Mahler’s 9th is not music intended for babies, it is the last thing an artist, exhausted and tired of cardiac deficiency, had to say. It is almost as if the composer had predicted his death and sent a message from the other side… As if we were about to wake up from a clinical death. At the very beginning there seemed to be two ship hooters signalling to one another. Then a waltz imbued into a sigh rejoined the puffery of the brasses. The entire first movement felt like cold and hot showers running on our skin. The BFO broke through the stirring energy fields of contradictions. This sort of duality sent waves through the entire symphony.

At the very end of the last movement, when the violins and violas kept replying to each other breaking our hearts, as Bernstein put it, we get as close to death as the mortal man would ever be able to experience in any other piece of art. Being close to death is uncomfortable.

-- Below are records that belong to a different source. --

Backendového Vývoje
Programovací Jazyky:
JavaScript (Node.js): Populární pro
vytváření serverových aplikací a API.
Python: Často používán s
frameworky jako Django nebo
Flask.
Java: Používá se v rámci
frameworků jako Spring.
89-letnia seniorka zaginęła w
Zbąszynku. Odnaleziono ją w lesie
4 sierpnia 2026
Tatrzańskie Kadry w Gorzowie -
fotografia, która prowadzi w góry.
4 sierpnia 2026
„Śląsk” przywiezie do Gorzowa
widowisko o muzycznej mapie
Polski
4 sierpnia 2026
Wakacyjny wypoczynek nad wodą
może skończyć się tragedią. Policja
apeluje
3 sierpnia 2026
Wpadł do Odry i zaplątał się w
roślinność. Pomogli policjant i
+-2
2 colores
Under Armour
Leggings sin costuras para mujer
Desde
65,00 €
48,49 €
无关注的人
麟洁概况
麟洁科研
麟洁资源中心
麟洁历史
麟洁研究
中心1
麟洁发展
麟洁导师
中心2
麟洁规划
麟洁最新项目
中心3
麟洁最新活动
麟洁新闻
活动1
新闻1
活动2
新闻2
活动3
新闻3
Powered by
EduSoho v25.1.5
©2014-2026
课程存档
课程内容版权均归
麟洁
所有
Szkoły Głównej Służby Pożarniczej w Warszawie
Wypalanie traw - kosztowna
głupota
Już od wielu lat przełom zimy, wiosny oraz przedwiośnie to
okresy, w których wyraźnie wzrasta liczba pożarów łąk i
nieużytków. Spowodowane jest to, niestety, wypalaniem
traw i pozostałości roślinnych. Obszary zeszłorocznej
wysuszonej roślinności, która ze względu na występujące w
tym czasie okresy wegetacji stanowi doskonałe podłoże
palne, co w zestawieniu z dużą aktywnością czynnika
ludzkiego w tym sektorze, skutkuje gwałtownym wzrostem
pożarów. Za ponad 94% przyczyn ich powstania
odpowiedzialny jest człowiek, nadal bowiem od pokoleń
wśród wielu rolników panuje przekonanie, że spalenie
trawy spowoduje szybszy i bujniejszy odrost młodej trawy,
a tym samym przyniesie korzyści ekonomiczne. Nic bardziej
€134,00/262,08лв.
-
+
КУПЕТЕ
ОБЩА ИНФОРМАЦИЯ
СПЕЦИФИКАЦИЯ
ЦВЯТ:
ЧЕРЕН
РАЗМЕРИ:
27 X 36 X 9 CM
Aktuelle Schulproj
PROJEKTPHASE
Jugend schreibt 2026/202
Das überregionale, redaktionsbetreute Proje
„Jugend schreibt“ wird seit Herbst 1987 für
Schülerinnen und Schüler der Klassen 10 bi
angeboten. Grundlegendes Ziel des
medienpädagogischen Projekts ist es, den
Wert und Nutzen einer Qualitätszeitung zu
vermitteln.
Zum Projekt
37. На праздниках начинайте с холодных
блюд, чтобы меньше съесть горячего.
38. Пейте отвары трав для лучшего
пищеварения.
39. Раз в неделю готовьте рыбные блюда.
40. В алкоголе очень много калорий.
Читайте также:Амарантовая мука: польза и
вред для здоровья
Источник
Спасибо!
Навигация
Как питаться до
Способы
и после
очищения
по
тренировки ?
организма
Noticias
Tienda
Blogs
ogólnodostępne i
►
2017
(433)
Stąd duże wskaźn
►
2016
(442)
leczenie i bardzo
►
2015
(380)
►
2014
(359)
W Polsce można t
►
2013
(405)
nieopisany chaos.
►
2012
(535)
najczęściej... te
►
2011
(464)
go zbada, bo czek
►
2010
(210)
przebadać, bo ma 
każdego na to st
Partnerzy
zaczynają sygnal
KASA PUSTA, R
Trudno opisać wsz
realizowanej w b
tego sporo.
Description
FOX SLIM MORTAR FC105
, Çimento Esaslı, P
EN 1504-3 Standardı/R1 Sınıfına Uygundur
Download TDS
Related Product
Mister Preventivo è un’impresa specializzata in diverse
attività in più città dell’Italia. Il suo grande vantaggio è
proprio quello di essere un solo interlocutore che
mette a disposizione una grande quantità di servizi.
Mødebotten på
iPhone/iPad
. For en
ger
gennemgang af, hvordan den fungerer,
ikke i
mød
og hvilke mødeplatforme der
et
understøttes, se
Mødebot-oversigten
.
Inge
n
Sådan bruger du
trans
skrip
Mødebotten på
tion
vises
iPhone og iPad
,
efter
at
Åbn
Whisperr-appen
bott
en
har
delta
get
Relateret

Added to that, as if Iván Fischer was rapping the audience’s knuckles, he took the final rhythms so slow that coughs were trapped inside the audience, suddenly no one dropped anything at all and everyone was petrified, listening to their heartbeat fail.

Iván Fischer triumphed over his audience. The person sitting next to me was paralysed by awe, he rolled up his sunbathing mat and had no idea whether he would catch the last high-speed train to Budapest. When he embarked on his trip to Siófok in the morning, he had no idea that this would be his last time bathing.

During the last few bars the audience measured up to the task.  They finally understood that their silence and breath were part of the artistic interpretation; that the orchestra’s play was not some sort of a service. We are the orchestra.